What is needed
Pictures should be left out when the listing below is repeated word for word.

Excerpted data

********

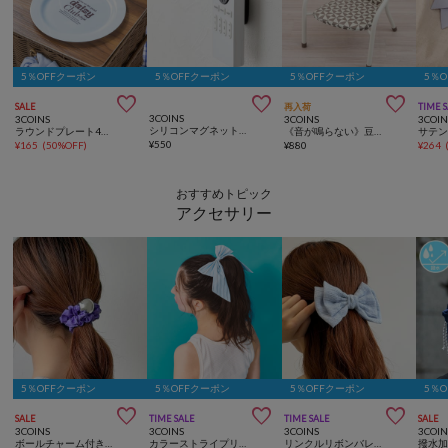
5％OFFクーポン
5％OFFクーポン
5％OFFクーポン
5％



SALE
再入荷
TIME 
3COINS
3COINS
3COINS
3COIN
シリコンマグネットガジェットホルダー3個セット
ラウンドプレート4枚セット：19cm
《音が鳴らない》豆イス
¥
550
¥
165
(
50%OFF
)
¥
880
¥
264
おすすめトピック
アクセサリー
5％OFFクーポン
5％OFFクーポン
5％OFFクーポン
5％



SALE
TIME SALE
TIME SALE
SALE
3COINS
3COINS
3COINS
3COIN
ボールチャーム付きヘアゴム
カラーストライプリボンポニー
リンクルリボンバレッタ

********

The answer
5％OFFクーポン
5％OFFクーポン
5％OFFクーポン
5％



SALE
再入荷
TIME 
3COINS
3COINS
3COINS
3COIN
シリコンマグネットガジェットホルダー3個セット
ラウンドプレート4枚セット：19cm
《音が鳴らない》豆イス
¥
550
¥
165
(
50%OFF
)
¥
880
¥
264
おすすめトピック
アクセサリー
5％OFFクーポン
5％OFFクーポン
5％OFFクーポン
5％



SALE
TIME SALE
TIME SALE
SALE
3COINS
3COINS
3COINS
3COIN
ボールチャーム付きヘアゴム
カラーストライプリボンポニー
リンクルリボンバレッタ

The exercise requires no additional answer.